Pontos comuns entre Paulo Paim e Requião

J. Carlos de Assis, economista, RJ

26/09/2018

Acusam o senador Paulo Paim por ser contra a reforma da previdência. É como acusar o senador Roberto Requião por defender o interesse nacional na questão do pré-sal. Na rinha eleitoral absolutamente irracional em que nos envolvemos acontecem essas extravagâncias: Paim é acusado por defender o que sempre defendeu numa luta renhida, em especial a da reforma trabalhista, enquanto Requião é questionado por defender a Constituição brasileira, em especial em relação à controvérsia do impeachment de Dilma Rousseff.

É claro que ninguém duvidaria do comprometimento de Paim com as causas populares. Assim como apenas por má fé alguém suscitaria a mais leve suspeita a respeito do comprometimento nacionalista de Requião. Entretanto, o sistema eleitoral brasileiro foi inventado de forma a confundir o eleitor, dificultar seu entendimento e mergulhar todo mundo numa sombra grotesca, na qual só os “especialistas” entram para tentar dar uma explicação razoável do que está acontecendo em seu conjunto.

Por certo que milhões de pessoas do povo conseguem exercer seu senso crítico para encontrar algum parâmetro de orientação em relação a candidatos. Mas a longa e clássica lista de abstenções, de votos nulos e de votos brancos indica uma grande indiferença do eleitorado em relação às eleições. É ruim, porque esses podem ser os melhores eleitores, aqueles que votariam com consciência e que, afinal, estariam exercendo seu legítimo direito de protestar contra o sistema político-partidário, de forma consciente.

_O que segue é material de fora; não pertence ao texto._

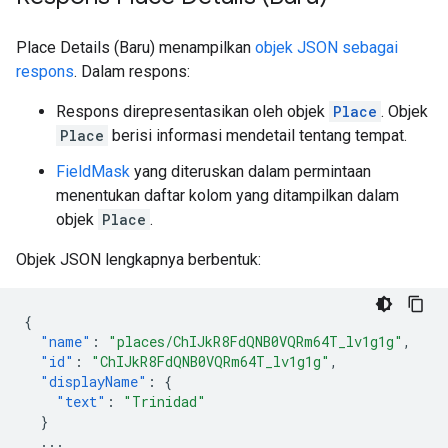
Place Details (Baru) menampilkan
objek JSON sebagai
respons
. Dalam respons:
Respons direpresentasikan oleh objek
Place
. Objek
Place
berisi informasi mendetail tentang tempat.
FieldMask
yang diteruskan dalam permintaan
menentukan daftar kolom yang ditampilkan dalam
objek
Place
.
Objek JSON lengkapnya berbentuk:
{
"name"
:
"places/ChIJkR8FdQNB0VQRm64T_lv1g1g"
,
"id"
:
"ChIJkR8FdQNB0VQRm64T_lv1g1g"
,
"displayName"
:
{
"text"
:
"Trinidad"
}
...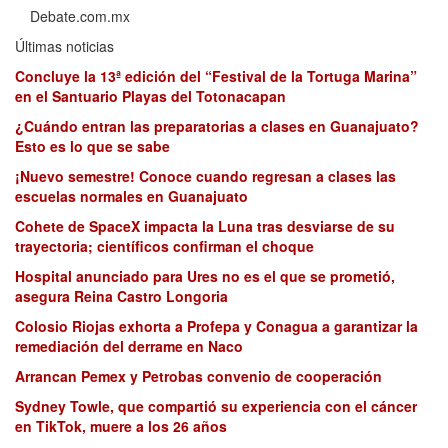
Debate.com.mx
Últimas noticias
Concluye la 13ª edición del “Festival de la Tortuga Marina”
en el Santuario Playas del Totonacapan
¿Cuándo entran las preparatorias a clases en Guanajuato?
Esto es lo que se sabe
¡Nuevo semestre! Conoce cuando regresan a clases las
escuelas normales en Guanajuato
Cohete de SpaceX impacta la Luna tras desviarse de su
trayectoria; científicos confirman el choque
Hospital anunciado para Ures no es el que se prometió,
asegura Reina Castro Longoria
Colosio Riojas exhorta a Profepa y Conagua a garantizar la
remediación del derrame en Naco
Arrancan Pemex y Petrobas convenio de cooperación
Sydney Towle, que compartió su experiencia con el cáncer
en TikTok, muere a los 26 años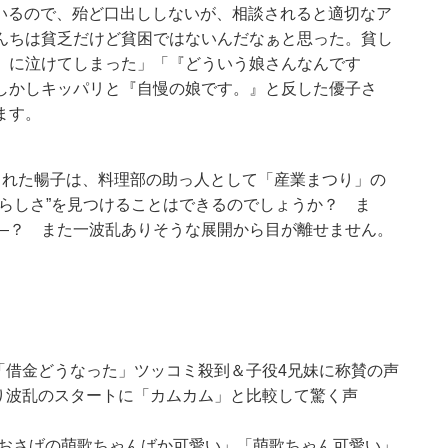
しているので、殆ど口出ししないが、相談されると適切なア
んちは貧乏だけど貧困ではないんだなぁと思った。貧し
』に泣けてしまった」「『どういう娘さんなんです
しかしキッパリと『自慢の娘です。』と反した優子さ
ます。
まれた暢子は、料理部の助っ人として「産業まつり」の
らしさ”を見つけることはできるのでしょうか？ ま
―？ また一波乱ありそうな展開から目が離せません。
「借金どうなった」ツッコミ殺到＆子役4兄妹に称賛の声
り波乱のスタートに「カムカム」と比較して驚く声
「おさげの萌歌ちゃんばか可愛い」「萌歌ちゃん可愛い」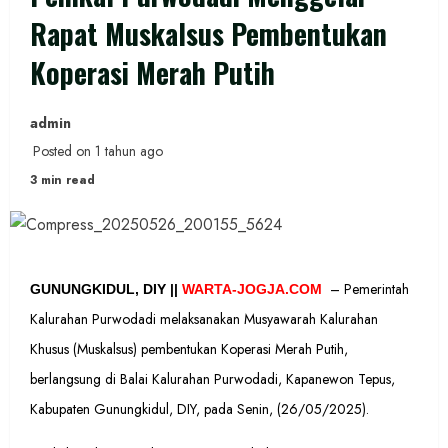
Rapat Muskalsus Pembentukan
Koperasi Merah Putih
admin
Posted on 1 tahun ago
3 min read
– Pemerintah
GUNUNGKIDUL, DIY ||
WARTA-JOGJA.COM
Kalurahan Purwodadi melaksanakan Musyawarah Kalurahan
Khusus (Muskalsus) pembentukan Koperasi Merah Putih,
berlangsung di Balai Kalurahan Purwodadi, Kapanewon Tepus,
Kabupaten Gunungkidul, DIY,
pada Senin, (26/05/2025).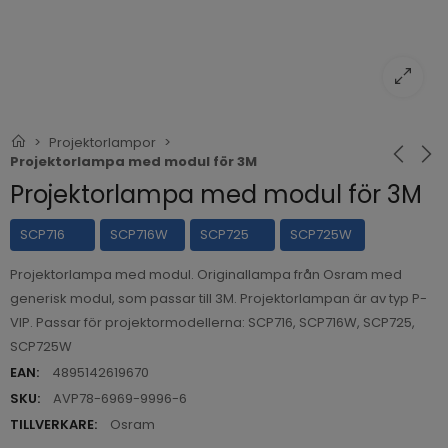
Projektorlampor
Projektorlampa med modul för 3M
Projektorlampa med modul för 3M
SCP716
SCP716W
SCP725
SCP725W
Projektorlampa med modul. Originallampa från Osram med
generisk modul, som passar till 3M. Projektorlampan är av typ P-
VIP. Passar för projektormodellerna: SCP716, SCP716W, SCP725,
SCP725W
EAN:
4895142619670
SKU:
AVP78-6969-9996-6
TILLVERKARE:
Osram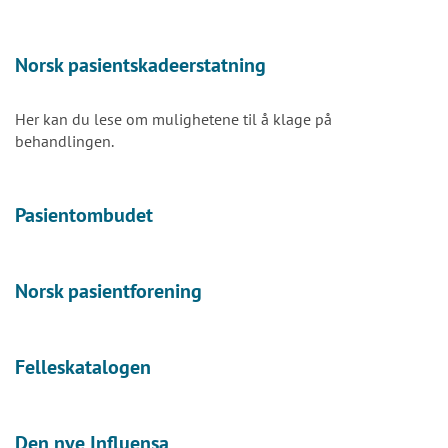
Norsk pasientskadeerstatning
Her kan du lese om mulighetene til å klage på
behandlingen.
Pasientombudet
Norsk pasientforening
Felleskatalogen
Den nye Influensa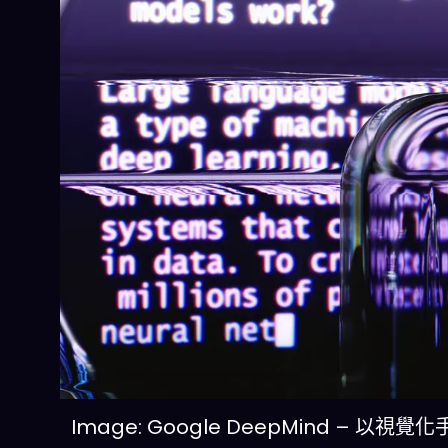
Image: Google DeepMind – 以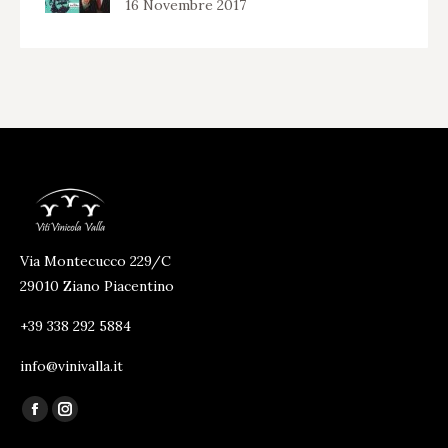
16 Novembre 2017
Via Montecucco 229/C
29010 Ziano Piacentino
+39 338 292 5884
info@vinivalla.it
Ci puoi trovare su:
Facebook
Instagram
page
page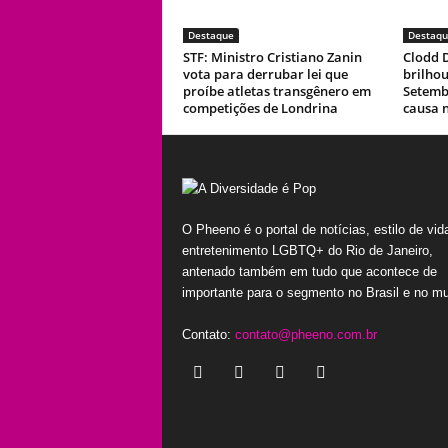
Destaque
Destaqu
STF: Ministro Cristiano Zanin
Clodd D
vota para derrubar lei que
brilho
proíbe atletas transgênero em
Setemb
competições de Londrina
causa 
O Pheeno é o portal de notícias, estilo de vid
entretenimento LGBTQ+ do Rio de Janeiro,
antenado também em tudo que acontece de
importante para o segmento no Brasil e no m
Contato:
contato@pheeno.com.br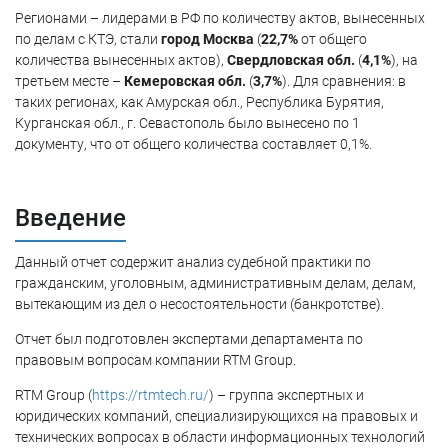
Регионами – лидерами в РФ по количеству актов, вынесенных
по делам с КТЭ, стали
город Москва
(
22,7%
от общего
количества вынесенных актов),
Свердловская обл.
(
4,1%
), на
третьем месте –
Кемеровская обл.
(
3,7%
). Для сравнения: в
таких регионах, как Амурская обл., Республика Бурятия,
Курганская обл., г. Севастополь было вынесено по 1
документу, что от общего количества составляет 0,1%.
Введение
Данный отчет содержит анализ судебной практики по
гражданским, уголовным, административным делам, делам,
вытекающим из дел о несостоятельности (банкротстве).
Отчет был подготовлен экспертами департамента по
правовым вопросам компании RTM Group.
RTM Group (
https://rtmtech.ru/
) – группа экспертных и
юридических компаний, специализирующихся на правовых и
технических вопросах в области информационных технологий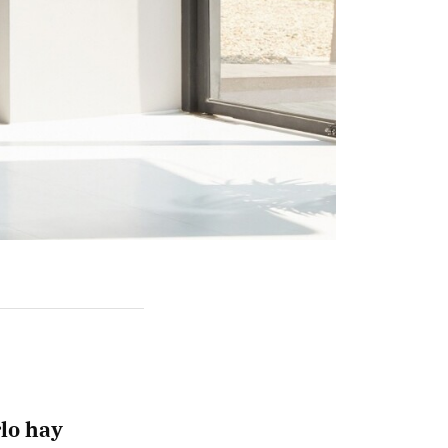
rlo hay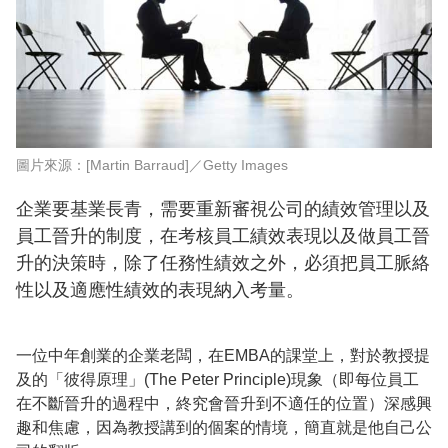
圖片來源：[Martin Barraud]／Getty Images
企業要基業長青，需要重新審視公司的績效管理以及
員工晉升的制度，在考核員工績效表現以及做員工晉
升的決策時，除了任務性績效之外，必須把員工脈絡
性以及適應性績效的表現納入考量。
一位中年創業的企業老闆，在EMBA的課堂上，對於教授提
及的「彼得原理」(The Peter Principle)現象（即每位員工
在不斷晉升的過程中，終究會晉升到不適任的位置）深感興
趣和焦慮，因為教授講到的個案的情境，簡直就是他自己公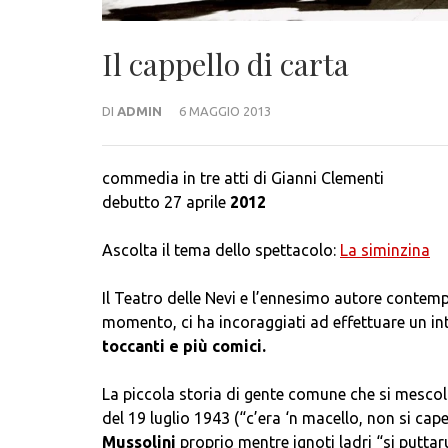
Il cappello di carta
DI
ADMIN
6 MAGGIO 2013
commedia in tre atti di Gianni Clementi
debutto 27 aprile
2012
Ascolta il tema dello spettacolo:
La siminzina
Il Teatro delle Nevi e l’ennesimo autore contempo
momento, ci ha incoraggiati ad effettuare un in
toccanti e più comici.
La piccola storia di gente comune che si mescola
del 19 luglio 1943 (“c’era ‘n macello, non si cap
Mussolini
proprio mentre ignoti ladri “si puttar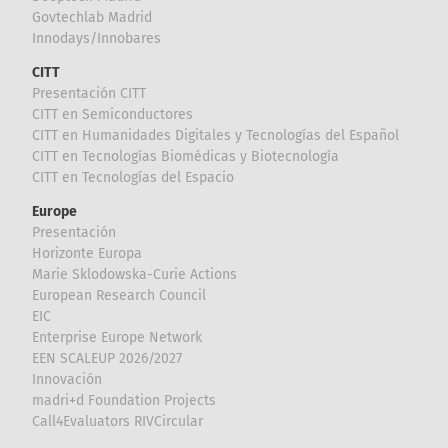
Govtechlab Madrid
Innodays/Innobares
CITT
Presentación CITT
CITT en Semiconductores
CITT en Humanidades Digitales y Tecnologías del Español
CITT en Tecnologías Biomédicas y Biotecnología
CITT en Tecnologías del Espacio
Europe
Presentación
Horizonte Europa
Marie Sklodowska-Curie Actions
European Research Council
EIC
Enterprise Europe Network
EEN SCALEUP 2026/2027
Innovación
madri+d Foundation Projects
Call4Evaluators RIVCircular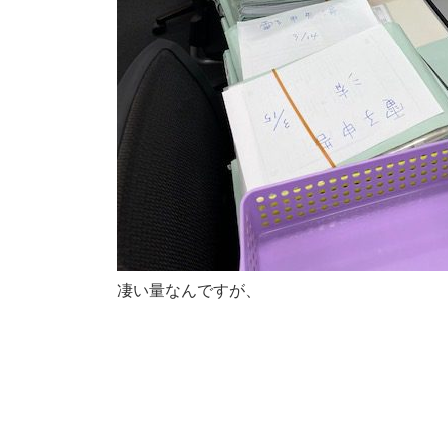
凄い量なんですが、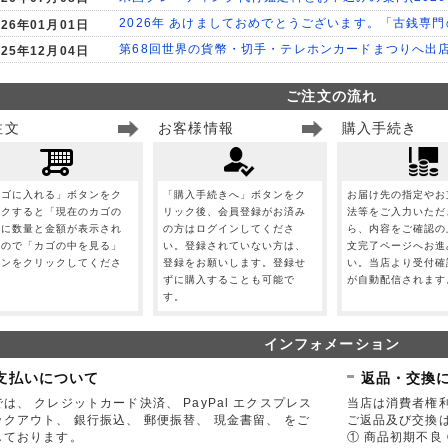
2026年 あけましておめでとうございます。「古銭専
026年01月01日
第68回世界の貨幣・切手・テレホンカードまつりへ出
025年12月04日
ご注文の流れ
注文
お客様情報
購入手続き
カゴに入れる」ボタンをク
「購入手続きへ」ボタンをク
お届け先の指定やお
ックすると「現在のカゴの
リック後、会員登録がお済み
法等をご入力いただ
」に数量と金額が表示され
の方はログインしてくださ
ら、内容をご確認の
すので「カゴの中を見る」
い。登録されていない方は、
文完了ページへお進
タンをクリックしてくださ
登録をお願いします。登録せ
い。当店より受付確
。
ずに購入することも可能で
が自動配信されます
す。
インフォメーション
支払いについて
返品・交換
は、 クレジットカード決済、 PayPal エクスプレス
当店は消費者権
ックアウト、 銀行振込、 郵便振替、 現金書留、 をご
ご返品及び交換
しております。
① 商品初期不良 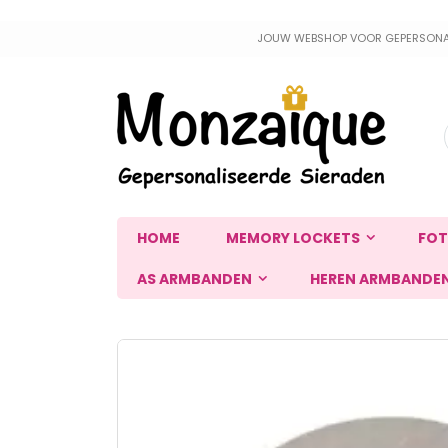
Ga
JOUW WEBSHOP VOOR GEPERSONALIS
naar
de
inhoud
HOME
MEMORY LOCKETS
FOT
AS ARMBANDEN
HEREN ARMBANDE
Ga
naar
het
einde
van
de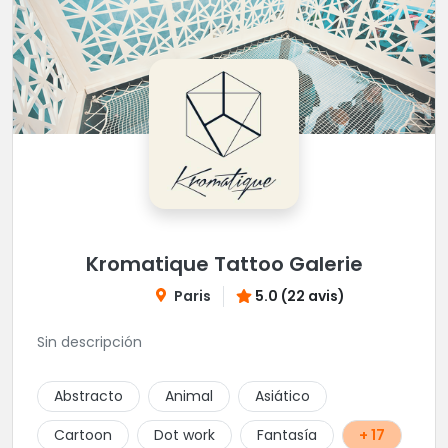
Kromatique Tattoo Galerie
Paris
5.0 (22 avis)
Sin descripción
Abstracto
Animal
Asiático
Cartoon
Dot work
Fantasía
+ 17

Conheço Paim há tempos. Não consigo imaginar político mais preparado para defender o povo do Rio Grande do Sul. Ele se defrontará, porém, com um tremendo obstáculo: a dívida imposta aos gaúchos e a outros cidadãos estaduais há décadas, pela União, e que não possibilitará qualquer gestão decente do Estado se não for cirurgicamente removida. Paim sabe disso e está preparado. Sugeri a ele juntar-se ao Rio de Janeiro e a Minas Gerais, que padecem da mesma doença, para exigir a anulação das dívidas dos Estados junto à União, conforme mostrei num livro, "Acerto de Contas", prefaciado por Requião.

Embora as estratégicas de Paim, buscando um mandato de governador, e de Requião, tentando o terceiro de senador, não sejam exatamente as mesmas, elas convergem num ponto: a transformação das dívidas dos Estados num grande fundo de financiamento como um New Deal brasileiro, ou seja, um grande programa de investimento e de serviços públicos essenciais que arranque o país da depressão e do desemprego. Recursos para isso são gastos sem risco de inflação, como aconteceu no New Deal e no Novo Plano alemão dos anos 30, com o mágico das finanças Hjalmar Schacht.

Marquem esse ponto, pois os neoliberais não gostam de investimento público, inclusive em situação de recessão. Mas eles estão apenas defendendo os próprios interesses financeiros. Quando a economia está em recessão, o investimento público, mesmo deficitário, pode crescer, gerando emprego e renda, porque a definição mesma da recessão é uma situação de demanda baixa. Demanda baixa significa que o povo está comprando pouco, e quando o povo compra pouco os preços caem. Em algum momento no futuro, a demanda aumentará. Nesse ponto será aconselhável cortar gastos públicos, a fim de evitar inflação.